Performance Regression After JSON Caching Change

(1) By SeverKetor on 2023-07-26 20:44:02 [source]

I saw the new JSON changes got merged into the trunk and was hoping it might improve a big upsert I do, so I updated and gave it some tests.

The JSON being parsed is essentially [{"appid": 12345, "name": "Example}, {"appid": 12346, "name": Something Else"}, <repeat for 169949 apps>] and the table is defined as CREATE TABLE app_names (AppID INTEGER PRIMARY KEY, Name TEXT). The upsert was INSERT INTO app_names SELECT Value->>'appid', Value->'name' FROM json_each(?) WHERE 1 ON CONFLICT DO UPDATE SET Name=excluded.Name WHERE Name!=excluded.Name

Testing it (with an in-memory DB and empty table, and an on-disk DB with the real table) shows about a 20% increase in time required for the query. Seems unfortunate, but I'm guessing it's because the caching doesn't get used much so it just slows the parsing down in this case?

Admittedly I'm going to get around to moving the JSON parsing out of SQL, so it's not like it'll eventually matter either way, but I decided it was worth mentioning my findings here.

(2) By Richard Hipp (drh) on 2023-07-26 20:52:01 in reply to 1 [link] [source]

The new changes do not touch the json_each() table-valued function. That is not something that has been optimized recently.

(3.2) By SeverKetor on 2023-07-26 22:35:12 edited from 3.1 in reply to 2 [link] [source]

Huh, alright.

Something is definitely slowing it down though; I repeated the tests multiple times and even had to flip-flop the versions (compiled from source in the exact same way) after I realized a mistake was adding a constant bit of time to the tests.

Should you want to test it yourself, the JSON data is just from https://api.steampowered.com/ISteamApps/GetAppList/v2/ and I was stripping off the apps and applist parts of the result in Python.

Edited to add: I used the July 21st snapshot as the pre-change version, and check-in 01d52232 for the post-change

(4) By Richard Hipp (drh) on 2023-07-26 23:49:32 in reply to 1 [link] [source]

I concur that there is about a 16% performance reduction in the particular query you are running, using cachegrind. Comparison output is shown here (temporarily - the link will be taken down at some point):

https://sqlite.org/tmp/json-performance-diff-20230726.html

You'll notice that the JSON parser is quite a bit faster. But other things are slowing it down. We are still a month away from feature-freeze so perhaps I'll be able to fix it.
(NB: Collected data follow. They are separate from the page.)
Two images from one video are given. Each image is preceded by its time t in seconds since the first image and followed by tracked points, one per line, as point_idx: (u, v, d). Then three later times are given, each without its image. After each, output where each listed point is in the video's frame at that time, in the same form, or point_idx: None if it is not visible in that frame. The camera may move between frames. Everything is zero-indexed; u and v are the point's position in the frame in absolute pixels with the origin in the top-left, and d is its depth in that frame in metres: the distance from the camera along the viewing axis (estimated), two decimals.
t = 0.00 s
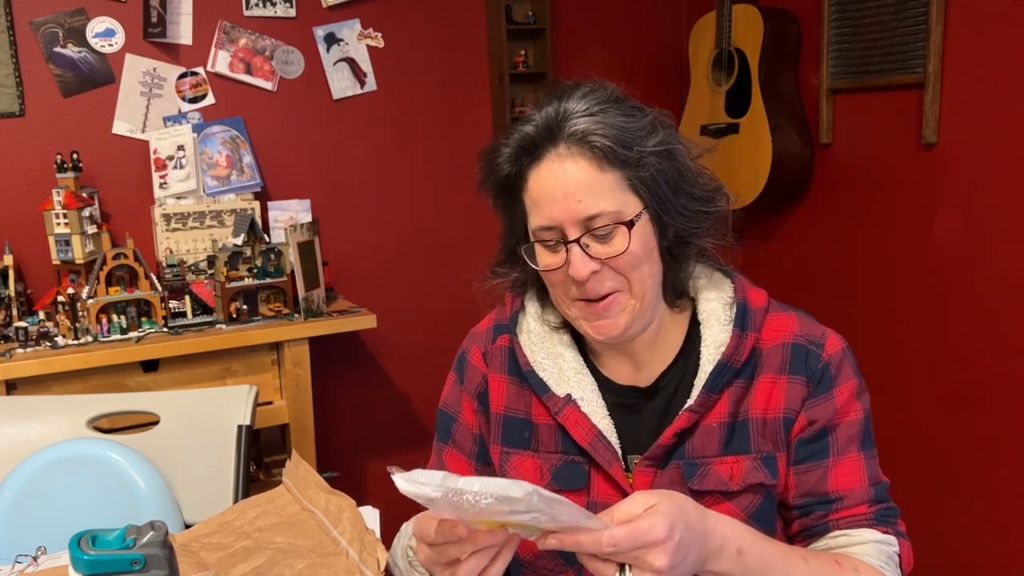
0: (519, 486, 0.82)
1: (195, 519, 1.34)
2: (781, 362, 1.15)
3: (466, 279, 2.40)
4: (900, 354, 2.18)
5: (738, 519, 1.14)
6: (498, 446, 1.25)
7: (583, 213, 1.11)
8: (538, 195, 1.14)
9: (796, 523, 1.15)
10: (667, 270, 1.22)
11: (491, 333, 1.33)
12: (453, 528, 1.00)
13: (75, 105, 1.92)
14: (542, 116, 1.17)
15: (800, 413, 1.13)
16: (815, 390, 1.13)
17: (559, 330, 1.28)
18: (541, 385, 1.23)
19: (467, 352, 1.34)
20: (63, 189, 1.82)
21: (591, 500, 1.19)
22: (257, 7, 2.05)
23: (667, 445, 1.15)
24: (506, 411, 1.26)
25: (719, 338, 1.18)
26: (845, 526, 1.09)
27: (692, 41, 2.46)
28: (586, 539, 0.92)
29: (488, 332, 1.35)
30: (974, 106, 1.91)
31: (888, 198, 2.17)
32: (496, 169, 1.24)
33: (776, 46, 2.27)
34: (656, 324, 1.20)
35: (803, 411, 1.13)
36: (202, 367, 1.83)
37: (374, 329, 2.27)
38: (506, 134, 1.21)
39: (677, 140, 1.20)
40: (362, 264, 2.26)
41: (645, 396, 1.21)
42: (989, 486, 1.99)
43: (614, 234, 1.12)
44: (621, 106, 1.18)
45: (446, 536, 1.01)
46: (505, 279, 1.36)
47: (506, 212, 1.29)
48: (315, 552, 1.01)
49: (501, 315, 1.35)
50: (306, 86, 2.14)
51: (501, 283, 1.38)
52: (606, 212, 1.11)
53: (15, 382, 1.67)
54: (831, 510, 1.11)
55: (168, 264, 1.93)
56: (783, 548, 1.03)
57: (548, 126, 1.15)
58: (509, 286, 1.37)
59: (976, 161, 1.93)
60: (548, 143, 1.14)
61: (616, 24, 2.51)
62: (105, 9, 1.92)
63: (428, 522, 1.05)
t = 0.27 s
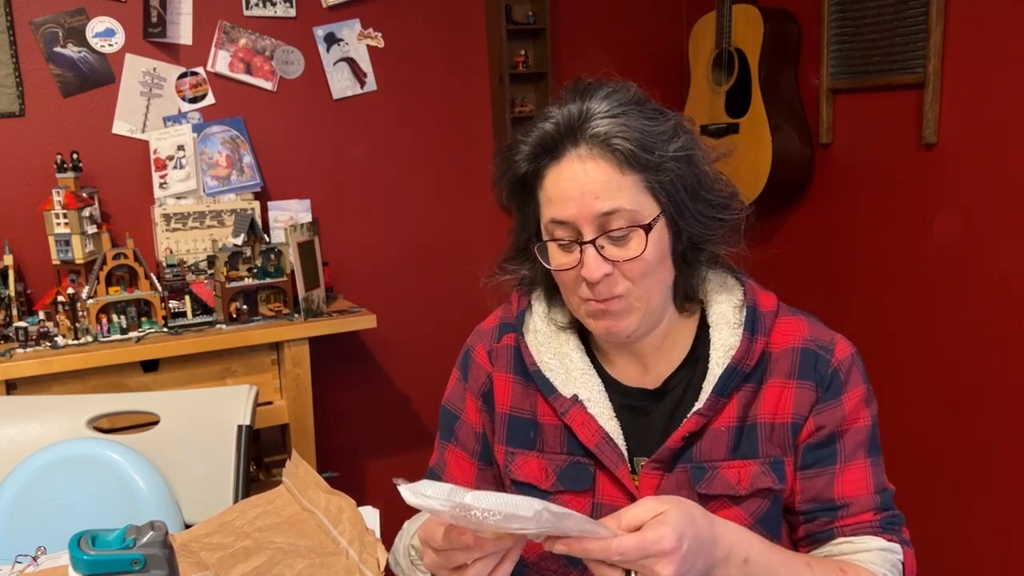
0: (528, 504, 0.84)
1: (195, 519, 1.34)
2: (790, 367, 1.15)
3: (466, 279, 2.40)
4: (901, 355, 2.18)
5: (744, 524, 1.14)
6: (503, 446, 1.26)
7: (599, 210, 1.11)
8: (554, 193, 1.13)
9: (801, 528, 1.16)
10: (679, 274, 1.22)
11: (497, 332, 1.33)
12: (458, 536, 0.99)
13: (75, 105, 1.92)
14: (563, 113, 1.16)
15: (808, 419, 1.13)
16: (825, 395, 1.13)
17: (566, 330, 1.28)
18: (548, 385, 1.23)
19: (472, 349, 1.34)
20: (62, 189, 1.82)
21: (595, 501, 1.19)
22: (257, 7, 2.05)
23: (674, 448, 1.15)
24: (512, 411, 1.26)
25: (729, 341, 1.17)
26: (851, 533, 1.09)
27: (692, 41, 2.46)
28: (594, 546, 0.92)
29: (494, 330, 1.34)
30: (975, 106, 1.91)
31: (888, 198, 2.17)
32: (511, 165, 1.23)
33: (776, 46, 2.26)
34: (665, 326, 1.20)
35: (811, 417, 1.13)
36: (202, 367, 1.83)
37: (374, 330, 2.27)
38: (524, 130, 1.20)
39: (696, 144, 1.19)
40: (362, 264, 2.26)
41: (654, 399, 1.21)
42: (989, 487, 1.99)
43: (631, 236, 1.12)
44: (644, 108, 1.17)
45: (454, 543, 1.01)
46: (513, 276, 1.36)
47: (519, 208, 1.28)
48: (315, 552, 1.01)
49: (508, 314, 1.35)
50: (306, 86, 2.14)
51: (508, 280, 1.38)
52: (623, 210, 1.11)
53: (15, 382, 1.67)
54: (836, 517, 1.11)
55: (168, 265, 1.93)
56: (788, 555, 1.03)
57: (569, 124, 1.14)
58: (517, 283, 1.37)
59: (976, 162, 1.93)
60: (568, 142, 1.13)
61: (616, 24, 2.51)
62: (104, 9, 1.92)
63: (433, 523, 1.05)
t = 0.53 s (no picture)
0: (524, 509, 0.83)
1: (195, 519, 1.34)
2: (791, 369, 1.15)
3: (466, 278, 2.39)
4: (901, 355, 2.18)
5: (744, 525, 1.14)
6: (503, 446, 1.26)
7: (601, 217, 1.10)
8: (556, 197, 1.12)
9: (800, 531, 1.16)
10: (680, 277, 1.21)
11: (497, 332, 1.33)
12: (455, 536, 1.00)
13: (75, 105, 1.92)
14: (566, 116, 1.15)
15: (809, 421, 1.13)
16: (825, 397, 1.13)
17: (566, 330, 1.28)
18: (548, 386, 1.23)
19: (473, 349, 1.34)
20: (63, 189, 1.82)
21: (595, 502, 1.19)
22: (257, 7, 2.05)
23: (674, 450, 1.15)
24: (512, 411, 1.26)
25: (730, 343, 1.17)
26: (850, 536, 1.09)
27: (692, 41, 2.46)
28: (593, 550, 0.91)
29: (494, 330, 1.34)
30: (975, 106, 1.91)
31: (888, 199, 2.17)
32: (513, 167, 1.22)
33: (776, 46, 2.26)
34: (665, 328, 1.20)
35: (812, 419, 1.13)
36: (202, 367, 1.83)
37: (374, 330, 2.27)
38: (527, 132, 1.20)
39: (700, 148, 1.19)
40: (362, 264, 2.26)
41: (655, 400, 1.21)
42: (989, 487, 1.99)
43: (632, 242, 1.12)
44: (648, 112, 1.16)
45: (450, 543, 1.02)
46: (515, 276, 1.36)
47: (521, 209, 1.28)
48: (315, 552, 1.01)
49: (508, 313, 1.35)
50: (306, 86, 2.14)
51: (510, 279, 1.37)
52: (625, 217, 1.10)
53: (15, 382, 1.67)
54: (836, 519, 1.11)
55: (168, 264, 1.93)
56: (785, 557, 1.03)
57: (571, 127, 1.14)
58: (517, 283, 1.36)
59: (976, 161, 1.93)
60: (570, 145, 1.13)
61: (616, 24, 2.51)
62: (105, 9, 1.92)
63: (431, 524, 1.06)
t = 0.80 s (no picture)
0: (522, 519, 0.83)
1: (195, 519, 1.34)
2: (790, 370, 1.15)
3: (466, 278, 2.39)
4: (901, 355, 2.18)
5: (743, 526, 1.14)
6: (502, 447, 1.26)
7: (597, 223, 1.09)
8: (552, 202, 1.12)
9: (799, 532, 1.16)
10: (678, 279, 1.21)
11: (496, 333, 1.33)
12: (451, 541, 1.01)
13: (75, 105, 1.92)
14: (562, 120, 1.14)
15: (808, 422, 1.13)
16: (825, 398, 1.13)
17: (565, 331, 1.28)
18: (547, 387, 1.23)
19: (472, 350, 1.34)
20: (63, 189, 1.82)
21: (594, 504, 1.19)
22: (257, 7, 2.05)
23: (673, 451, 1.15)
24: (511, 412, 1.26)
25: (729, 344, 1.17)
26: (849, 537, 1.09)
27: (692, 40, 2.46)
28: (591, 557, 0.91)
29: (493, 331, 1.34)
30: (975, 105, 1.90)
31: (888, 199, 2.17)
32: (509, 170, 1.21)
33: (776, 46, 2.26)
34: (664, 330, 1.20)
35: (811, 420, 1.13)
36: (202, 367, 1.83)
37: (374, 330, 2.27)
38: (522, 135, 1.19)
39: (698, 150, 1.18)
40: (362, 264, 2.26)
41: (654, 401, 1.21)
42: (989, 487, 1.99)
43: (627, 247, 1.11)
44: (644, 114, 1.15)
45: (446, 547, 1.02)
46: (513, 277, 1.35)
47: (518, 211, 1.27)
48: (315, 552, 1.01)
49: (507, 314, 1.35)
50: (306, 86, 2.14)
51: (509, 280, 1.37)
52: (621, 223, 1.10)
53: (15, 382, 1.67)
54: (834, 521, 1.11)
55: (168, 264, 1.93)
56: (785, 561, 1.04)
57: (567, 131, 1.13)
58: (515, 284, 1.36)
59: (976, 161, 1.93)
60: (565, 149, 1.12)
61: (616, 24, 2.51)
62: (104, 9, 1.92)
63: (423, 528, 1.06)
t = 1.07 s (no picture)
0: (523, 526, 0.85)
1: (194, 519, 1.34)
2: (790, 373, 1.15)
3: (466, 278, 2.39)
4: (901, 355, 2.18)
5: (743, 530, 1.15)
6: (501, 450, 1.25)
7: (593, 229, 1.09)
8: (548, 207, 1.12)
9: (798, 535, 1.16)
10: (676, 283, 1.21)
11: (494, 336, 1.33)
12: (451, 547, 1.01)
13: (75, 105, 1.92)
14: (558, 124, 1.14)
15: (808, 426, 1.13)
16: (825, 402, 1.13)
17: (563, 334, 1.28)
18: (546, 391, 1.23)
19: (470, 353, 1.34)
20: (63, 189, 1.82)
21: (594, 507, 1.19)
22: (257, 7, 2.05)
23: (673, 454, 1.15)
24: (510, 416, 1.25)
25: (728, 347, 1.17)
26: (848, 541, 1.10)
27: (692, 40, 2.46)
28: (590, 563, 0.92)
29: (491, 334, 1.34)
30: (975, 105, 1.90)
31: (888, 199, 2.17)
32: (505, 175, 1.21)
33: (776, 47, 2.27)
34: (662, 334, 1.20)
35: (812, 424, 1.13)
36: (202, 367, 1.83)
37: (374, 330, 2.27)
38: (518, 139, 1.18)
39: (696, 153, 1.18)
40: (362, 264, 2.26)
41: (653, 405, 1.21)
42: (988, 487, 1.99)
43: (623, 253, 1.11)
44: (642, 117, 1.14)
45: (445, 553, 1.02)
46: (511, 279, 1.34)
47: (514, 215, 1.27)
48: (315, 552, 1.01)
49: (505, 318, 1.35)
50: (306, 86, 2.14)
51: (507, 283, 1.36)
52: (618, 227, 1.09)
53: (15, 382, 1.67)
54: (834, 525, 1.11)
55: (168, 264, 1.93)
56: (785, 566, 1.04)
57: (563, 136, 1.12)
58: (513, 287, 1.35)
59: (976, 161, 1.93)
60: (561, 154, 1.11)
61: (616, 24, 2.51)
62: (105, 9, 1.92)
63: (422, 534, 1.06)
Note that the performance on the query I was working to optimize, which is an production query for a clients, is about twice as fast. They are not using json_each, however.

I generated a sample database file like this:

.open --new x1.db
CREATE TABLE t1(json TEXT);
WITH RECURSIVE c(x) AS (VALUES(1) UNION ALL SELECT x+1 FROM c WHERE x<200000)
INSERT INTO t1
 SELECT json_group_array(json_object('appid',x,'name','Example-'||x))
   FROM c;

That data contains a single table with a single row that contains one huge JSON array with 200K entries, each of which is an object. The performance test is:

.open x1.db
CREATE TEMP TABLE app_names (AppID INTEGER PRIMARY KEY, Name TEXT);
INSERT INTO app_names SELECT Value->>'appid', Value->'name'
  FROM json_each((SELECT json FROM t1)) 
 WHERE 1
 ON CONFLICT DO UPDATE SET Name=excluded.Name WHERE Name!=excluded.Name;

(5) By Richard Hipp (drh) on 2023-07-27 00:25:13 in reply to 1 [link] [source]

The problem should be resolved as of check-in 837f2907e10b026f. Please report back if you find otherwise.

My (cachegrind-based) performance comparison is here:

https://sqlite.org/tmp/json-performance-diff-20230726-2.html

(6) By SeverKetor on 2023-07-27 01:04:54 in reply to 5 [link] [source]

Yep, that seems to have fixed it. Thanks!